YOUR TASK
Transcribe every line of text in each of the records below. Keep the original wording, spelling, punctuation, and line order.
________________________________________
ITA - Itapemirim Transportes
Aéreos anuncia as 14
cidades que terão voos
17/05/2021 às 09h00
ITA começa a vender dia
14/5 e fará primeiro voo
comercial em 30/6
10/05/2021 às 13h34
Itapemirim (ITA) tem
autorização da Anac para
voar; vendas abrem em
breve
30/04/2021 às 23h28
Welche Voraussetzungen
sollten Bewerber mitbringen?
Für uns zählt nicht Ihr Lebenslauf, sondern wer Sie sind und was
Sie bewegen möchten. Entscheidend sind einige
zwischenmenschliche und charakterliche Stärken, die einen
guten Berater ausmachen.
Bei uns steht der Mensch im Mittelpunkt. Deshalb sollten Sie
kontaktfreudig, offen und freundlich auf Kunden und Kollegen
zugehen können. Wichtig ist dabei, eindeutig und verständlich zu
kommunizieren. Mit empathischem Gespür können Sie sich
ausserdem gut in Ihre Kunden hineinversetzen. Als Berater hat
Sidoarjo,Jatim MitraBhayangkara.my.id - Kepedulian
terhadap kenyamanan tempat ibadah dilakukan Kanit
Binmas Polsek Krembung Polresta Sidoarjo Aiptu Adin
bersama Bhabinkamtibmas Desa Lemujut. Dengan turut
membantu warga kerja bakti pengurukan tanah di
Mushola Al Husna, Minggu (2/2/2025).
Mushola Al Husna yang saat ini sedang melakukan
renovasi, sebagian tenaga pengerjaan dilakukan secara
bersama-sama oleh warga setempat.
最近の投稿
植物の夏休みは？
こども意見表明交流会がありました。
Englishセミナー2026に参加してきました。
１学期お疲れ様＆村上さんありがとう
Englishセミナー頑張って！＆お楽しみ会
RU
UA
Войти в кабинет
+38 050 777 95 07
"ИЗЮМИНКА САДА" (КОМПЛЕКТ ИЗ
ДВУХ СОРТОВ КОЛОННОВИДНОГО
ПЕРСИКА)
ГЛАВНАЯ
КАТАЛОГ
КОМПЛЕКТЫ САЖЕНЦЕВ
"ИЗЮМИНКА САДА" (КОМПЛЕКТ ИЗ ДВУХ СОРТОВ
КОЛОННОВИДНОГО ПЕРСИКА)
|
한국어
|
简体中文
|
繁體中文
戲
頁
________________________________________
TASK RESPONSE
ITA - Itapemirim Transportes
Aéreos anuncia as 14
cidades que terão voos
17/05/2021 às 09h00
ITA começa a vender dia
14/5 e fará primeiro voo
comercial em 30/6
10/05/2021 às 13h34
Itapemirim (ITA) tem
autorização da Anac para
voar; vendas abrem em
breve
30/04/2021 às 23h28
Welche Voraussetzungen
sollten Bewerber mitbringen?
Für uns zählt nicht Ihr Lebenslauf, sondern wer Sie sind und was
Sie bewegen möchten. Entscheidend sind einige
zwischenmenschliche und charakterliche Stärken, die einen
guten Berater ausmachen.
Bei uns steht der Mensch im Mittelpunkt. Deshalb sollten Sie
kontaktfreudig, offen und freundlich auf Kunden und Kollegen
zugehen können. Wichtig ist dabei, eindeutig und verständlich zu
kommunizieren. Mit empathischem Gespür können Sie sich
ausserdem gut in Ihre Kunden hineinversetzen. Als Berater hat
Sidoarjo,Jatim MitraBhayangkara.my.id - Kepedulian
terhadap kenyamanan tempat ibadah dilakukan Kanit
Binmas Polsek Krembung Polresta Sidoarjo Aiptu Adin
bersama Bhabinkamtibmas Desa Lemujut. Dengan turut
membantu warga kerja bakti pengurukan tanah di
Mushola Al Husna, Minggu (2/2/2025).
Mushola Al Husna yang saat ini sedang melakukan
renovasi, sebagian tenaga pengerjaan dilakukan secara
bersama-sama oleh warga setempat.
最近の投稿
植物の夏休みは？
こども意見表明交流会がありました。
Englishセミナー2026に参加してきました。
１学期お疲れ様＆村上さんありがとう
Englishセミナー頑張って！＆お楽しみ会
RU
UA
Войти в кабинет
+38 050 777 95 07
"ИЗЮМИНКА САДА" (КОМПЛЕКТ ИЗ
ДВУХ СОРТОВ КОЛОННОВИДНОГО
ПЕРСИКА)
ГЛАВНАЯ
КАТАЛОГ
КОМПЛЕКТЫ САЖЕНЦЕВ
"ИЗЮМИНКА САДА" (КОМПЛЕКТ ИЗ ДВУХ СОРТОВ
КОЛОННОВИДНОГО ПЕРСИКА)
|
한국어
|
简体中文
|
繁體中文
戲
頁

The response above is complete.